Viewing 24 posts - 41 through 64 (of 64 total)
  • Lighting fires with petrol.
  • scaredypants
    Full Member

    I once had a neighbour call the fire brigade to my bonfire 😳

    Didn’t use petrol though 🙄 , just one of those metal bins with a few holes in the sides and a drop of waste paraffin chucked on to get rid of it (no more than 150ml or so)

    Really needed some Wagner playing ! – dramatic, though safe IMO. I think our neighbour called them up mostly to stop me having any fire fun rather than prevent a disaster. Had burned down to totally wimpy levels by the time the fire engine arrived

    molgrips
    Free Member

    My brother in law wanted to burn a load of old wood. We drilled many holes into an oil drum to make it into a brazier, loaded it up and I put about half a cup of petrol in it cos that’s what we had. The cylindrical nature of the drum contained the resulting explosion quite nicely and it shot little splinters of wood and debris quite a long way into the air.

    Learned a bit about contained explosions that day.

    bedmaker
    Full Member

    My favoured way:

    Pile up your rubbish, put a concrete block on top. Tie a bit of string to the block, tie the oter end of it to something like a tree, fence or similar object around 30 metres away. Before tying it, slip on a piece of waterpipe approx 6 inches long. Now tape a large rocket to the pipe.

    Put an open basin on top of the concrete block and pour in a gallon of petrol, although as yours is free you might want to use 3 and fill the basin to the brim. Splash some more around the basin/pile.
    Light the rocket. 😯

    Of course, as others have mentioned, petrol is rubbish at actually getting a fire going so drop a few firelighters in the mix too.

    Do it in someone elses garden, drink beer to hydrate during the ‘work’.

    timber
    Full Member

    Bit of encouragement is good for burning green material, 3 fresh cut trees and their stumps burnt up on site this week with the help of something absorbent and a few litres of red diesel. You’ll never burn a green stack with your 2 sticks and pocket of fluff, if you’re lucky you might burn off the foliage.

    I’ve heard tyres burn well too…

    Like a good burn up, have built fires as big as the house (would have gone bigger, but the tractor couldn’t lift it higher)

    molgrips
    Free Member

    Bedmaker do you have a video of this procedure?

    On a similar note I saw a video many years ago of a man using liquid oxygen to light his barbecue. A cup of the stuff got his barbecue up to temperature in about 2 seconds, but it did use up half a bag of charcoal in the process.

    scaredypants
    Full Member

    I’ve got 2 old sleepers in my garden (railway, not cold-war), absolutely stinking of creosote but pretty dry wood

    I reckon they’ll go lovely – anybody got any dead sheep/cows to get rid of ?

    oldgit
    Free Member

    Some years back I had a Saturday job in a plumbers merchant. One day a very hysterical, camp looking and sounding hairdresser came through our doors.
    He had a plumbing problem and needed a plumber right away.
    The experienced old boys just kept their hands in their pockets and said nowt.
    But a young new in the trade plumber offered to help. Anyway he went off to evaluate the job, and took it on.

Work task A: Print the part of the fire thread starting with "On a similar" and going on through "through our doors.".
Work task B: List each different username that posts in the fire thread, naming each one only once.
You won't need the lines that come after this.

Extracted entries:
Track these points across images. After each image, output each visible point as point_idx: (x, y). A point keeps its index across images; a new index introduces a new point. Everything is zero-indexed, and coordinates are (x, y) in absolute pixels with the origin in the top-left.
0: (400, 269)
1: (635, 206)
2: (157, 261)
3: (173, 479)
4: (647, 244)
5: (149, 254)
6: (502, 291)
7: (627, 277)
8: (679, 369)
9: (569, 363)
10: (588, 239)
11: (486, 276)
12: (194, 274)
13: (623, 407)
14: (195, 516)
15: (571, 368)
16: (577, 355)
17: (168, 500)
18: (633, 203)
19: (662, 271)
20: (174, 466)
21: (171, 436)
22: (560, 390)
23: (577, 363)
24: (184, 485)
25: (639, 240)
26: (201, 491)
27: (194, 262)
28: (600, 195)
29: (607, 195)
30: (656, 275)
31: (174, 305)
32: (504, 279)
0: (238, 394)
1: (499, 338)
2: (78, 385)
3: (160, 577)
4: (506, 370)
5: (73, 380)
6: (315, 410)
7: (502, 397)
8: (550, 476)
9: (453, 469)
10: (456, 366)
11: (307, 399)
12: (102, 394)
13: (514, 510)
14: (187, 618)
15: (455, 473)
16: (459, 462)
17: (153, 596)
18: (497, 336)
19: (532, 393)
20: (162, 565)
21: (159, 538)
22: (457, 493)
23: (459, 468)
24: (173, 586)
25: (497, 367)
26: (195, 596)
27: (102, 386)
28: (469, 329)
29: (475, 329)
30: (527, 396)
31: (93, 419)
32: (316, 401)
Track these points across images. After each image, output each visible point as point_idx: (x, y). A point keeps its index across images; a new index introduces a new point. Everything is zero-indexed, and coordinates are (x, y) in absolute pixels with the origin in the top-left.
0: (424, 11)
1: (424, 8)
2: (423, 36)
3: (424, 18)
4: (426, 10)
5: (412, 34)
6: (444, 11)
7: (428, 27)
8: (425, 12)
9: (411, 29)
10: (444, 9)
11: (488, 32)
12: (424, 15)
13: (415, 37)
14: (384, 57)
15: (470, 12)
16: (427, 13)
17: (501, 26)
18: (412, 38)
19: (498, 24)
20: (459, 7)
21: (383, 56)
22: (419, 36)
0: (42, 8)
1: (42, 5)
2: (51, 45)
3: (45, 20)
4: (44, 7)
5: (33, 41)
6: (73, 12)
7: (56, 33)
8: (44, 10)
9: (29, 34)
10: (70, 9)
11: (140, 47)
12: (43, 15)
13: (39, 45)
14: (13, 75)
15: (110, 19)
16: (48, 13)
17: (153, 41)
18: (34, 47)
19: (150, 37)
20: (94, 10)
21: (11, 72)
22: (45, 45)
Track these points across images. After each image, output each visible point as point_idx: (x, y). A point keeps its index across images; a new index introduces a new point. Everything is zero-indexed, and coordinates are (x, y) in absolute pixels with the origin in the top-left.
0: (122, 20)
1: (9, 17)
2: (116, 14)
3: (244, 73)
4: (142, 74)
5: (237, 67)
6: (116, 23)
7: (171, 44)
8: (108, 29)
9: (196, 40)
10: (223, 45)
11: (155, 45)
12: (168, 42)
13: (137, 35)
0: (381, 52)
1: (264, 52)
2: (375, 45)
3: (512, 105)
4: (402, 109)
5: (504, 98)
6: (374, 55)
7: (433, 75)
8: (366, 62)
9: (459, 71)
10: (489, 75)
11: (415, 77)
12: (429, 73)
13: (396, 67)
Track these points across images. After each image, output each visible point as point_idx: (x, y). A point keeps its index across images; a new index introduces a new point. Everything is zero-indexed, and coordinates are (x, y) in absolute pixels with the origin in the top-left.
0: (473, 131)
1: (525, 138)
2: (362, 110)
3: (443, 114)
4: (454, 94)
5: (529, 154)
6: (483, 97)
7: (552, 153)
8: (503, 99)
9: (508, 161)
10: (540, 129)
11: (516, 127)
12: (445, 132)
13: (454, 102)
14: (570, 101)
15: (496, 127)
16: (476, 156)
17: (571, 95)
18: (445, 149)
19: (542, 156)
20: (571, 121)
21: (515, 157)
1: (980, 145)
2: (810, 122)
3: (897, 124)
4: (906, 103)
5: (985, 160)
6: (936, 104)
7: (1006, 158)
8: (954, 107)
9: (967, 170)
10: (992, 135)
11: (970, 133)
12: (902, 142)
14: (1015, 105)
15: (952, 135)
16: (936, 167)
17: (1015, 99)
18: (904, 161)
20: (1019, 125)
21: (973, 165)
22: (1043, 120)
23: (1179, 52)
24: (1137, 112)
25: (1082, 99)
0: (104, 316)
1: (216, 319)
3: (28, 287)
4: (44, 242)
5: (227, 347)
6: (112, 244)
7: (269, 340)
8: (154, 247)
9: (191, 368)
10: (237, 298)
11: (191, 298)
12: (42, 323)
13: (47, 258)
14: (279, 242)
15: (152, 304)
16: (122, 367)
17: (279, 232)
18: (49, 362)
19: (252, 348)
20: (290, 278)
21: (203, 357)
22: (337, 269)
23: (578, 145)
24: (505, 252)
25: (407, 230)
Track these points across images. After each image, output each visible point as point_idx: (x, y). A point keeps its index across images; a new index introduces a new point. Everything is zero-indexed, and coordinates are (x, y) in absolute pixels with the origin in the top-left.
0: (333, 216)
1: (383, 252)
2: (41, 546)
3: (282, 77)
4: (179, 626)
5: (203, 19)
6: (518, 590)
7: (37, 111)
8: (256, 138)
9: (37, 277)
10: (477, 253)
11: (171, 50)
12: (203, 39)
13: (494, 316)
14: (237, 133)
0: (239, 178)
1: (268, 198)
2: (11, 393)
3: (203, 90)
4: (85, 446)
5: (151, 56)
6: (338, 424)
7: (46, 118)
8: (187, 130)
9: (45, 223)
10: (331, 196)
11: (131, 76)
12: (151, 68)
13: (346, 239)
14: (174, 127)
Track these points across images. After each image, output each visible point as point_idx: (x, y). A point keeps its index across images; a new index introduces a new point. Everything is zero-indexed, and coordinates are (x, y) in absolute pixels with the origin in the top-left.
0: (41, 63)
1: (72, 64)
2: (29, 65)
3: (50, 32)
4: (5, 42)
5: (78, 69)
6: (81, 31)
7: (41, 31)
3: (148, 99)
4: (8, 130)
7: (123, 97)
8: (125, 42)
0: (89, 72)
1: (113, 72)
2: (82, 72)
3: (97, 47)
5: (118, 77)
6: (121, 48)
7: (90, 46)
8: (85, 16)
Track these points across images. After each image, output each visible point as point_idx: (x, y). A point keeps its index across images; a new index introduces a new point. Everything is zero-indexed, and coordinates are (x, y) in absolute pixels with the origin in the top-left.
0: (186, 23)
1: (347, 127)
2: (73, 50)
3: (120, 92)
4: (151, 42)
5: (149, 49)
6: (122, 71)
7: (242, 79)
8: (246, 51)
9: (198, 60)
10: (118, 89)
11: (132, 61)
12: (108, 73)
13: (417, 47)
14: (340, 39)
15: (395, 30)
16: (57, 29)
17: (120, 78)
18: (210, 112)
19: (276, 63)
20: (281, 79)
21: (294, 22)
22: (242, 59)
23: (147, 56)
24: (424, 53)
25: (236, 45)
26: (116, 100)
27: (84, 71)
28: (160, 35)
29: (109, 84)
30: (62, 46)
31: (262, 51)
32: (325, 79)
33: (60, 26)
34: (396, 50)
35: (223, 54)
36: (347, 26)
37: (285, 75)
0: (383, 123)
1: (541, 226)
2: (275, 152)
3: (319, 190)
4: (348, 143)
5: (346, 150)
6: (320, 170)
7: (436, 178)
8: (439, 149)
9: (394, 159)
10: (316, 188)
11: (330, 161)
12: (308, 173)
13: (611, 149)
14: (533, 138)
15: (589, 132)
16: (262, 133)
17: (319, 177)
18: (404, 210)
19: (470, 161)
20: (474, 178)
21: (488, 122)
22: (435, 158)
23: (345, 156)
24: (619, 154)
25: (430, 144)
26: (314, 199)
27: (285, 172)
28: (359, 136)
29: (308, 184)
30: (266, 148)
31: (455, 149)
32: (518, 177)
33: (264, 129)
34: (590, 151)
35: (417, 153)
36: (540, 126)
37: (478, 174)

Written answer A:
On a similar note I saw a video many years ago of a man using liquid oxygen to light his barbecue. A cup of the stuff got his barbecue up to temperature in about 2 seconds, but it did use up half a bag of charcoal in the process.

    scaredypants
    Full Member

    I’ve got 2 old sleepers in my garden (railway, not cold-war), absolutely stinking of creosote but pretty dry wood

    I reckon they’ll go lovely – anybody got any dead sheep/cows to get rid of ?

    oldgit
    Free Member

    Some years back I had a Saturday job in a plumbers merchant. One day a very hysterical, camp looking and sounding hairdresser came through our doors.

Written answer B: scaredypants, molgrips, bedmaker, timber, oldgit